Jerry Marquis (born February 14, 1956) is a former NASCAR Driver who competed in the NASCAR Busch Series the NASCAR Craftsman Truck Series, The NASCAR Busch North Series and The NASCAR Featherlight Modified Series. He is from Broad Brook, Connecticut.

Marquis has won 7 NASCAR Busch North Series races putting him 16th on the all-time list in the Busch North Series. His home track was Stafford Motor Speedway. Jerry Marquis was also infamous for NASCAR's former commentator Bill Weber and the "bodyguard to the stars" incident. He spun out Tony Stewart who was racing a NASCAR Modified race car that day with five laps to go and when the race was over a personal friend was pulled away by Weber and was to do an interview. Marquis declined to comment.

* Skeletal landmark data *
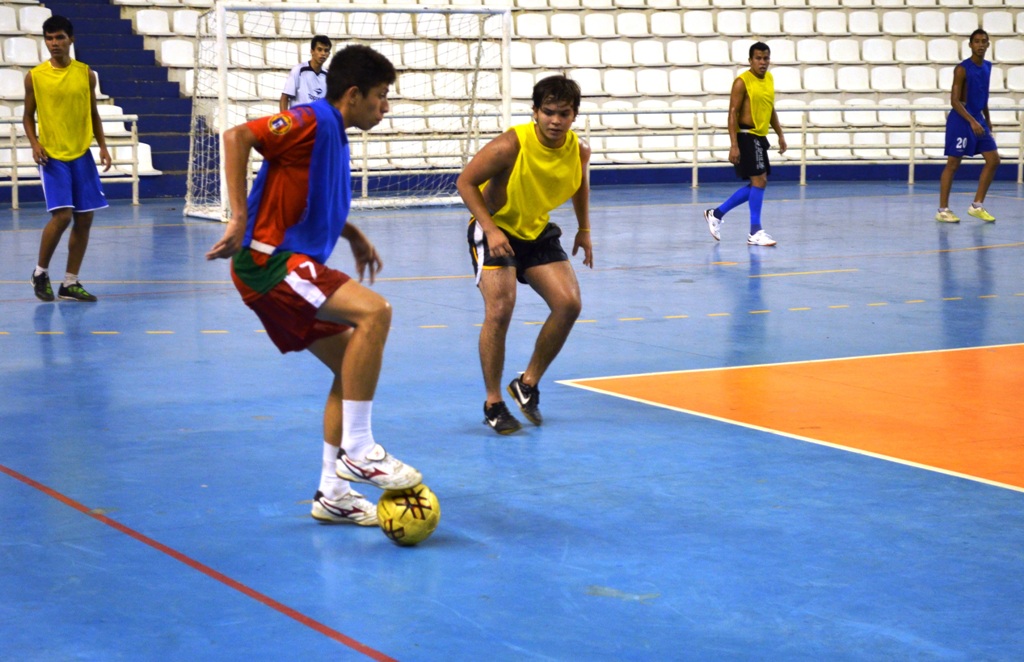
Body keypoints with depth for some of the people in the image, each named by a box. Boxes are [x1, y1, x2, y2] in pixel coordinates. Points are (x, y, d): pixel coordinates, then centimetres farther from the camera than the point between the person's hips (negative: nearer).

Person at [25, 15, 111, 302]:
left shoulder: (86, 73, 4)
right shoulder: (35, 76, -2)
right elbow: (28, 116, 5)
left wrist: (103, 146, 1)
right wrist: (34, 143, -11)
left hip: (81, 155, 3)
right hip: (52, 156, -3)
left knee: (84, 219, 2)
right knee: (62, 215, -15)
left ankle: (70, 283, 12)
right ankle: (40, 272, 7)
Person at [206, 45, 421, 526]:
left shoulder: (334, 136, 17)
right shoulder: (312, 121, -12)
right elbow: (238, 136, -24)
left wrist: (354, 237, 23)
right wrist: (240, 219, -26)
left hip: (293, 267, 10)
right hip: (269, 260, -10)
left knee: (353, 366, 10)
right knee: (373, 311, -26)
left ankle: (333, 493, 16)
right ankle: (357, 451, -20)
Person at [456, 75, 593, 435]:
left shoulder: (579, 151, -11)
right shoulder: (511, 145, -27)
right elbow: (465, 182, -19)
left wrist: (584, 229, 8)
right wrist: (491, 229, -27)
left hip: (537, 232, 5)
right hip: (495, 229, -5)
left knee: (568, 304, -8)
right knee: (499, 310, -20)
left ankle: (528, 384, 10)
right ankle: (493, 403, -4)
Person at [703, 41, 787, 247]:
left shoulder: (769, 79, 12)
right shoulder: (742, 82, -13)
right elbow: (733, 114, -15)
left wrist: (780, 135, 18)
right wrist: (734, 145, -21)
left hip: (760, 137, 9)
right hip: (747, 137, -9)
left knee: (757, 184, 11)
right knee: (759, 180, -11)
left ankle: (717, 214, 22)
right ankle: (755, 232, -5)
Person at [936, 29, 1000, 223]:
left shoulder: (987, 67, 9)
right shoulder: (962, 69, -14)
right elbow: (955, 100, -18)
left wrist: (987, 120, 20)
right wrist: (972, 122, -25)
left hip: (978, 119, 8)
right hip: (961, 120, -8)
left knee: (993, 160, 4)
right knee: (953, 164, -3)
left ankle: (977, 206, 11)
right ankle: (943, 210, 3)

* Exercise instructions *
a) Reproduce the records, leaving out the pictures. Begin at the start of the records and stop after the line that contains "right knee: (373, 311, -26)". In the answers, multiply every keypoint coordinate and depth value by 1.1 and round to whole numbers, rounding halves up.
b) Carry on the passage about the former NASCAR driver Jerry Marquis from its final sentence.

* Answers below *
a)
Body keypoints with depth for some of the people in the image, each named by a box. Boxes are [x1, y1, x2, y2] in pixel coordinates. Points are (x, y, d): pixel coordinates, then centimetres farther from the camera than the point between the person's hips (negative: nearer).

Person at [25, 15, 111, 302]:
left shoulder: (95, 80, 4)
right shoulder: (39, 84, -2)
right elbow: (31, 128, 6)
left wrist: (113, 161, 1)
right wrist: (37, 157, -12)
left hip: (89, 171, 3)
right hip: (57, 172, -3)
left knee: (92, 241, 2)
right knee: (68, 237, -17)
left ankle: (77, 311, 13)
right ankle: (44, 299, 8)
Person at [206, 45, 421, 526]:
left shoulder: (367, 150, 19)
right shoulder: (343, 133, -13)
right elbow: (262, 150, -26)
left wrist: (389, 261, 25)
right wrist: (264, 241, -29)
left hip: (322, 294, 11)
right hip: (296, 286, -11)
left knee: (388, 403, 11)
right knee: (410, 342, -29)

b)
Marquis also raced in two Busch series races for Mike Greci in the number 51 Wheels Discount Auto Chevy at Loudon and at Nazareth. He also raced in the 18 DANA Corp Truck at Richmond in 1997 driving for Kurt Roehrig. He is most notable for winning the 2000 NASCAR Winston Modified Tour Championship with sponsorship from LongView RV and Teddy Bear Pools. He won at Riverhead, Seeknook, Thompson, Waterford, and Stafford Springs.

Motorsports career results

NASCAR
(key) (Bold – Pole position awarded by qualifying time. Italics – Pole position earned by points standings or practice time. * – Most laps led.)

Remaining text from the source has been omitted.